[SOURCE MATERIAL]
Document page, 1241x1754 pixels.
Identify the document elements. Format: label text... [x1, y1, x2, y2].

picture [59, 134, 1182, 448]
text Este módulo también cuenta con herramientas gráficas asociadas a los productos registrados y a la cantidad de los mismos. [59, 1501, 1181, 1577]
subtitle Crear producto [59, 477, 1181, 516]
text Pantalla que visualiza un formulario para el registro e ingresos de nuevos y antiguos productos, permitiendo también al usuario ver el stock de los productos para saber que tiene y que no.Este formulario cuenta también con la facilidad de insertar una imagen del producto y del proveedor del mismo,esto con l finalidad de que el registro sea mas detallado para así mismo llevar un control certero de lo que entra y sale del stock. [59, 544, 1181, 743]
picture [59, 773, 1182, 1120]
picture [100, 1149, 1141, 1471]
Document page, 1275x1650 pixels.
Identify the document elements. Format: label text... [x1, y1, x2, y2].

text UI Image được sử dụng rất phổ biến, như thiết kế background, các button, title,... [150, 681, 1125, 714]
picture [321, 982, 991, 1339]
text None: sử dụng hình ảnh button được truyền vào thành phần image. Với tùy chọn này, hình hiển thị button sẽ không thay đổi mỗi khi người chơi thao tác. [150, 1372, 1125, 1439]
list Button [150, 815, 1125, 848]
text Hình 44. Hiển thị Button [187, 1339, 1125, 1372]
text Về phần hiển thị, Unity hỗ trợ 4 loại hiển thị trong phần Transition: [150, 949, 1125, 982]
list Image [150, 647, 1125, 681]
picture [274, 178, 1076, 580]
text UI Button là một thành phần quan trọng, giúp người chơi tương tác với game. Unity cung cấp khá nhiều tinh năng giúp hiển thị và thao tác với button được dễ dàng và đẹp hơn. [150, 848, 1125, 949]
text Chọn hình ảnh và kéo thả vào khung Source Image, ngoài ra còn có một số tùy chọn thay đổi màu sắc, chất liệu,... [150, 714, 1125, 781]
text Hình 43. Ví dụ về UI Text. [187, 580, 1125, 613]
[/SOURCE MATERIAL]
• WORK REQUIRED:
When you retype the entries above, keep every line identical to the source.

• RESPONSE BOX:
Document page, 1241x1754 pixels.
Identify the document elements. Format: label text... [x1, y1, x2, y2].

picture [59, 134, 1182, 448]
text Este módulo también cuenta con herramientas gráficas asociadas a los productos registrados y a la cantidad de los mismos. [59, 1501, 1181, 1577]
subtitle Crear producto [59, 477, 1181, 516]
text Pantalla que visualiza un formulario para el registro e ingresos de nuevos y antiguos productos, permitiendo también al usuario ver el stock de los productos para saber que tiene y que no.Este formulario cuenta también con la facilidad de insertar una imagen del producto y del proveedor del mismo,esto con l finalidad de que el registro sea mas detallado para así mismo llevar un control certero de lo que entra y sale del stock. [59, 544, 1181, 743]
picture [59, 773, 1182, 1120]
picture [100, 1149, 1141, 1471]
Document page, 1275x1650 pixels.
Identify the document elements. Format: label text... [x1, y1, x2, y2].

text UI Image được sử dụng rất phổ biến, như thiết kế background, các button, title,... [150, 681, 1125, 714]
picture [321, 982, 991, 1339]
text None: sử dụng hình ảnh button được truyền vào thành phần image. Với tùy chọn này, hình hiển thị button sẽ không thay đổi mỗi khi người chơi thao tác. [150, 1372, 1125, 1439]
list Button [150, 815, 1125, 848]
text Hình 44. Hiển thị Button [187, 1339, 1125, 1372]
text Về phần hiển thị, Unity hỗ trợ 4 loại hiển thị trong phần Transition: [150, 949, 1125, 982]
list Image [150, 647, 1125, 681]
picture [274, 178, 1076, 580]
text UI Button là một thành phần quan trọng, giúp người chơi tương tác với game. Unity cung cấp khá nhiều tinh năng giúp hiển thị và thao tác với button được dễ dàng và đẹp hơn. [150, 848, 1125, 949]
text Chọn hình ảnh và kéo thả vào khung Source Image, ngoài ra còn có một số tùy chọn thay đổi màu sắc, chất liệu,... [150, 714, 1125, 781]
text Hình 43. Ví dụ về UI Text. [187, 580, 1125, 613]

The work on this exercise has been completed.